Alpine Linux has become quite popular as Docker base image due to its size. However, instead of the common glibc it uses muslc which could impact you depending on what software you run on it.
Here’s a list of reasons for using a mainstream distribution for your python applications instead of Alpine:
- Nobody publishes Alpine wheels, so you have to build libraries from source (e.g. cryptography, pandas, numpy). Even if you can make it work, there may be inconsistency in the behavior from what the library authors intend/test/experience.
- Size has zero bearing on your computer bill here. Anecdotally, Alpine packages are usually slower (require more compute, not less).
- It is highly unlikely that the cost of storage of one image vs the other is more than a couple hours engineering work.
- Musl has different malloc, different libm, different pthreads. These things all will impact performance in some way (maybe better, maybe worse), and will hit implementation bugs in libraries at some point because someone coded too specifically against glibc. This + development time tradeoff risk doesn’t seem worthwhile, especially in data science where many libraries are needed and the library quality varies so wildly and often aren’t even portable beyond one specific version of one specific Linux distribution.

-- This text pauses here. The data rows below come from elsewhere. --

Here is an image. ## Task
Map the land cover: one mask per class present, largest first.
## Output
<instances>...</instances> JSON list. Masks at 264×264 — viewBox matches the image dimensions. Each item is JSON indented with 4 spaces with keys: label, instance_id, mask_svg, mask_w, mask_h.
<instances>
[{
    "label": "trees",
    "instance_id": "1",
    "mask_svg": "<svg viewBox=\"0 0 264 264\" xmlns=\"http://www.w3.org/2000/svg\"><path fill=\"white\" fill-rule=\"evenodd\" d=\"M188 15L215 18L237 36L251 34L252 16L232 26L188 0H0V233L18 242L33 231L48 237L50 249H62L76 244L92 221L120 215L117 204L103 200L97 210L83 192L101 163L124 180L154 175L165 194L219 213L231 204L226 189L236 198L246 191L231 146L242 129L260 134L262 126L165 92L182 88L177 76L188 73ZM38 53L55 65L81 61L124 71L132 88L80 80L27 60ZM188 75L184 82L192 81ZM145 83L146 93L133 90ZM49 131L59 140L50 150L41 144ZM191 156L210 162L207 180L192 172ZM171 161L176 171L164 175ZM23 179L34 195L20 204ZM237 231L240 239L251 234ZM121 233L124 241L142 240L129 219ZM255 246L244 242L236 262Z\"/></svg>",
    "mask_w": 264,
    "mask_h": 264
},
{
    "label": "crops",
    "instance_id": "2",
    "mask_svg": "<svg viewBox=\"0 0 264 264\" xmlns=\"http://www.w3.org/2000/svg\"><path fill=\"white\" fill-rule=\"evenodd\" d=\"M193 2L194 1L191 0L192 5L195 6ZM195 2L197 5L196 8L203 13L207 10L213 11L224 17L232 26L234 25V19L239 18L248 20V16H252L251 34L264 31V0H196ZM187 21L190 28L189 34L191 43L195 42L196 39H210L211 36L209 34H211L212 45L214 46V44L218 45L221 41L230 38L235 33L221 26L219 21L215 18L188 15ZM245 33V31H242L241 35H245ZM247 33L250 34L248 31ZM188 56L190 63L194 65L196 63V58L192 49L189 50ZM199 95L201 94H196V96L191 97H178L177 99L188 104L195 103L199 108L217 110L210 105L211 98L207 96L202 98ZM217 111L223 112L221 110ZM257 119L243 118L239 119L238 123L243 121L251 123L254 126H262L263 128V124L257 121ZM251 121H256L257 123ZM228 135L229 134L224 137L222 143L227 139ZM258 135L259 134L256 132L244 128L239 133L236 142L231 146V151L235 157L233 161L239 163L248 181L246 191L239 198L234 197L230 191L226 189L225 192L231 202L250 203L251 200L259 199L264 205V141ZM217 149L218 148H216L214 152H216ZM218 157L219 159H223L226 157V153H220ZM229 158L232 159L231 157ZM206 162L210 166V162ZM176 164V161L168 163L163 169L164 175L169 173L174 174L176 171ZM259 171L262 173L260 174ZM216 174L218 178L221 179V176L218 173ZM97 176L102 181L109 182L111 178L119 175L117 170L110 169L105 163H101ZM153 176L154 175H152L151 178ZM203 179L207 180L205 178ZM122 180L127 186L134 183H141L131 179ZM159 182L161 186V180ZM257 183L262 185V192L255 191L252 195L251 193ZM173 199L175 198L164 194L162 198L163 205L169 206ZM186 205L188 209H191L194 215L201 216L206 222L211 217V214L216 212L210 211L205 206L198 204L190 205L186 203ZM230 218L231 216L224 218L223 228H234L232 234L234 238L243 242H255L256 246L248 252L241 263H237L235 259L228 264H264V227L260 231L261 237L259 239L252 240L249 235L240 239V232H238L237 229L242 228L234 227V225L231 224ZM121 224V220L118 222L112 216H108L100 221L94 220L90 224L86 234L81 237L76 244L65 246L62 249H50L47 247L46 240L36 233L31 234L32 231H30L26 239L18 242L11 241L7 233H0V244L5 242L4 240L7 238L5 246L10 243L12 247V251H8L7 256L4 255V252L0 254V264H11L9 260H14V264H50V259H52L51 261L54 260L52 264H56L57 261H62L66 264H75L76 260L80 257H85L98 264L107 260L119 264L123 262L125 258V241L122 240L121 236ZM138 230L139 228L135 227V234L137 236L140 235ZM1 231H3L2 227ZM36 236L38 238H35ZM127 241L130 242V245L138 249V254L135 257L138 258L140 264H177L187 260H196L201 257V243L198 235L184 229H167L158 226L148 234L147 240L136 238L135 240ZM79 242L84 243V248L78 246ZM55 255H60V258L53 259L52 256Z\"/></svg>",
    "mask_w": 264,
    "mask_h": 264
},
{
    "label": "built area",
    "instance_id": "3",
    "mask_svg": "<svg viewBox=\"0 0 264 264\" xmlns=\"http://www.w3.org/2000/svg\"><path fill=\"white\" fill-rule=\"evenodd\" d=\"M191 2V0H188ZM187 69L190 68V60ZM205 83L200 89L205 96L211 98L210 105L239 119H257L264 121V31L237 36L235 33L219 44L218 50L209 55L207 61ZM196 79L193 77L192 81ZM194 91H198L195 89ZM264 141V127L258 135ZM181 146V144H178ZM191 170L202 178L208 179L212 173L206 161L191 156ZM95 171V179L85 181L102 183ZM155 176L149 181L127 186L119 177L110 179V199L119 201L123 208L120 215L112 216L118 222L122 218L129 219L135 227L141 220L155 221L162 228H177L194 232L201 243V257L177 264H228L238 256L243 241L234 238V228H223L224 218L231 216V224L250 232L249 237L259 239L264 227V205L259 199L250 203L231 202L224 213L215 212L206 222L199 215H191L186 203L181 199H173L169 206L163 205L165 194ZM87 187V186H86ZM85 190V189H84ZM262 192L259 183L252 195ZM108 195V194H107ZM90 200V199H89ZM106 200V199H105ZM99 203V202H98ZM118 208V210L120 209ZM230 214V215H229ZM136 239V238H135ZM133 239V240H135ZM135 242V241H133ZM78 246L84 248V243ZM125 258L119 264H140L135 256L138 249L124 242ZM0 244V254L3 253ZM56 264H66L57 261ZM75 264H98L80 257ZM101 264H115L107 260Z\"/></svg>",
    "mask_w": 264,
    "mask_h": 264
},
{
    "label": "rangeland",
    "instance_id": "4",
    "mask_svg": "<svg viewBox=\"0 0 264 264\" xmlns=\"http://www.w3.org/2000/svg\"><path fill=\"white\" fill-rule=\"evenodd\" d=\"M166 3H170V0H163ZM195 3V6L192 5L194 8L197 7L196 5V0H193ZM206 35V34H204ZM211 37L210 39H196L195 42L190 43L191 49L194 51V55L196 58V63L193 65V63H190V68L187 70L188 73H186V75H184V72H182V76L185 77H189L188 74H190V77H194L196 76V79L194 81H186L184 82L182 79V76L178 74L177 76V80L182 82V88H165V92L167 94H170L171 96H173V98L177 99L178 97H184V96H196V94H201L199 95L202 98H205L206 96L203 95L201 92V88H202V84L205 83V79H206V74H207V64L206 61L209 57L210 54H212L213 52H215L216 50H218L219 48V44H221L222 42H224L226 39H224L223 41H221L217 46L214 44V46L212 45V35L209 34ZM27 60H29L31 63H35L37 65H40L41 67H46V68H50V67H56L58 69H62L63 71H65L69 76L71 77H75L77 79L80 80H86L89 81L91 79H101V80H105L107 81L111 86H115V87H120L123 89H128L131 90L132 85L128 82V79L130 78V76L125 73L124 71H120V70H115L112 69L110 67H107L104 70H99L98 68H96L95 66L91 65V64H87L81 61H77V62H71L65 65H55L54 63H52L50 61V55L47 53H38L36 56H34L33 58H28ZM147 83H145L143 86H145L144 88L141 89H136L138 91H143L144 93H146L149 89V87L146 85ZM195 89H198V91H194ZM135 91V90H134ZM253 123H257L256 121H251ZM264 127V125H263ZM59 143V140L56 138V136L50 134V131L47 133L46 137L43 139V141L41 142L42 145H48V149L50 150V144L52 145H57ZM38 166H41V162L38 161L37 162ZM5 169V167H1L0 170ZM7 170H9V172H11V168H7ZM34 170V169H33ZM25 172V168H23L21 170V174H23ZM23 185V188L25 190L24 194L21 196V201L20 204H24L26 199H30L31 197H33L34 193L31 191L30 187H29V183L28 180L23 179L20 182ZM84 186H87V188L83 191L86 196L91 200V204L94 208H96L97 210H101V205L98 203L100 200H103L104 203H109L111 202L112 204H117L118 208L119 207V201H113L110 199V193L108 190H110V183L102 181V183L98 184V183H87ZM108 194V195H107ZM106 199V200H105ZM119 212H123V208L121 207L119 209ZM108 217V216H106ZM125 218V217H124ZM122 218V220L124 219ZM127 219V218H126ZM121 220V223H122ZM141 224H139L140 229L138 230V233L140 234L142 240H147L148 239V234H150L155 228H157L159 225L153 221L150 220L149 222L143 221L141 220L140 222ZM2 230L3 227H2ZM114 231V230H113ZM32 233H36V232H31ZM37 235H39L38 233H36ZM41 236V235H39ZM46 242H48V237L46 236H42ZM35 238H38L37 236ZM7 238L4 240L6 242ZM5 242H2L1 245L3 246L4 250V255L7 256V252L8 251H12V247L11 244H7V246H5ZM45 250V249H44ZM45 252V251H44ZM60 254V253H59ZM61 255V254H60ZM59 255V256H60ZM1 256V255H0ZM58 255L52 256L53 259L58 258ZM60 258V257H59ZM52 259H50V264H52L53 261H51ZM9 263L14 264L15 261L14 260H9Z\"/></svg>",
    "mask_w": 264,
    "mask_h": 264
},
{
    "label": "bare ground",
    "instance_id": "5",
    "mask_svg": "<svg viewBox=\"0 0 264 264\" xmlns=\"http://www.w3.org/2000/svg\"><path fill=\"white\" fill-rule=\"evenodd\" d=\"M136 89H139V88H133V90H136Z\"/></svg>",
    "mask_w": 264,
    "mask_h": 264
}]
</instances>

Read using Alpine can make Python Docker builds 50× slower for an in-depth explanation.
Let’s look at a real-world example:
$ docker run --rm -it python:alpine apk add alpine-sdk libffi-dev time pip install pandas cryptography ... real 16m13.104s user 16m9.311s sys 0m7.847s
and then repeat with python:slim:
$ docker run --rm -it --entrypoint=bash python:slim time pip install pandas cryptography ... real 0m12.107s user 0m6.410s sys 0m0.947s
This was on a 3990X (64C128T 256GB ram). Is your CI this fast? Now which is bigger? The alpine one is now much bigger!
See, you’re are much better off using a debian-based distro like -slim, it’s more or less the same size, it’s way more compatible. It saves build time, debug time, hassle.
- python:alpine is 107MB
- python:slim is 193MB
That 86MB becomes ~0% once you install your other packages. But for sure you will spend hours debugging why its different, yielding negative cost savings unless you are running thousands of instances or need to spool up in the absolute lowest time in some highly dynamic serverless environment.

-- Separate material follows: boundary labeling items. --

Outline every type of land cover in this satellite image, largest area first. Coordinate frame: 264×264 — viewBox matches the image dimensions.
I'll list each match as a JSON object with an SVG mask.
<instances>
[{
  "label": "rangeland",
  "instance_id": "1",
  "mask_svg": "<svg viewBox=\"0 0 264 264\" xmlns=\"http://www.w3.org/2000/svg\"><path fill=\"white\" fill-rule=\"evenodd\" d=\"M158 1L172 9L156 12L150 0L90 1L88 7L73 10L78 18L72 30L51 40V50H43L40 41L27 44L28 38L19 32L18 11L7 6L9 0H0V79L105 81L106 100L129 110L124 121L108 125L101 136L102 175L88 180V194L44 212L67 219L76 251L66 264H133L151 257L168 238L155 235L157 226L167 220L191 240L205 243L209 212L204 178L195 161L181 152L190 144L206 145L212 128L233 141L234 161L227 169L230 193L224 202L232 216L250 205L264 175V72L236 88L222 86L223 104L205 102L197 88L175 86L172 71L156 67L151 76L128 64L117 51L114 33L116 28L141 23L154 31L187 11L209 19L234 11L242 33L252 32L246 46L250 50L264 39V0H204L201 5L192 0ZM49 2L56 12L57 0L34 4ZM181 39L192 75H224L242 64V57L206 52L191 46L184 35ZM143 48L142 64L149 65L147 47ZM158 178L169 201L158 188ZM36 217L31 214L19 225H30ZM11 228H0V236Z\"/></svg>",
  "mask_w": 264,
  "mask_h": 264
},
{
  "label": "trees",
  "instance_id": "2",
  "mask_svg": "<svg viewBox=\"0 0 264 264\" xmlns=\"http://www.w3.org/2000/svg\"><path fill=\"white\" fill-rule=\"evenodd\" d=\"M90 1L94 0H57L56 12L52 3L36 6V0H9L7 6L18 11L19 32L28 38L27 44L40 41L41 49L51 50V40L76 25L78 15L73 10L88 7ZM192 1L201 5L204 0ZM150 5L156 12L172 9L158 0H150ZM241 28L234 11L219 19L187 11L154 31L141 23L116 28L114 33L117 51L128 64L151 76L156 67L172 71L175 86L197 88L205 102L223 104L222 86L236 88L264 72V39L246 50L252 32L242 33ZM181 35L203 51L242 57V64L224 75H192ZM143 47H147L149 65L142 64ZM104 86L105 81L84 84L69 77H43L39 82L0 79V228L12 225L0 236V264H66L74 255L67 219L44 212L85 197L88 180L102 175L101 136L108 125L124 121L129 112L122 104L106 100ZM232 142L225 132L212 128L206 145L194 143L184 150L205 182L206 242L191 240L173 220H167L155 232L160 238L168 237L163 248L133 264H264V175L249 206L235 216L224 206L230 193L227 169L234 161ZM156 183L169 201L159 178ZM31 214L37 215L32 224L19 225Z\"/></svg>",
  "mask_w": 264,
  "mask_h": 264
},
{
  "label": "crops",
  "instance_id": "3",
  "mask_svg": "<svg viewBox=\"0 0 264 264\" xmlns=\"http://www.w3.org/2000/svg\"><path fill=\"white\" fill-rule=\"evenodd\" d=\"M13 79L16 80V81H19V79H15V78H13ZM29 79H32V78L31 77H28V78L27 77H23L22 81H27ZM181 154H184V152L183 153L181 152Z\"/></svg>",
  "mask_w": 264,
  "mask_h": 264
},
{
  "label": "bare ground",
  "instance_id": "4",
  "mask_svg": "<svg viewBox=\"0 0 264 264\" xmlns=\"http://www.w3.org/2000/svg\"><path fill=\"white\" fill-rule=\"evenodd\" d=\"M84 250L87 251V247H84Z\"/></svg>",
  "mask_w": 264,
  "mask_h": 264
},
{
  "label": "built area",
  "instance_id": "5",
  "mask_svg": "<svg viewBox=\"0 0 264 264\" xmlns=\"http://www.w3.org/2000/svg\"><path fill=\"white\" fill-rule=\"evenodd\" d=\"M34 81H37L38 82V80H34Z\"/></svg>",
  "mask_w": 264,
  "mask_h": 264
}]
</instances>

Still not convinced? There is no list of security flaws (CVE) maintained for alpine, so tools like Clair (SAST) don’t scan it properly. The closest is the alpine-secdb:
The purpose of this database is to make it possible to know what packages has backported fixes. It is not a complete database of all security issues in Alpine, and it should be used in combination with another more complete CVE database.
Unless you want massively slower build times, larger images, more work, and the potential for obscure bugs, you’ll want to avoid Alpine Linux as a base image.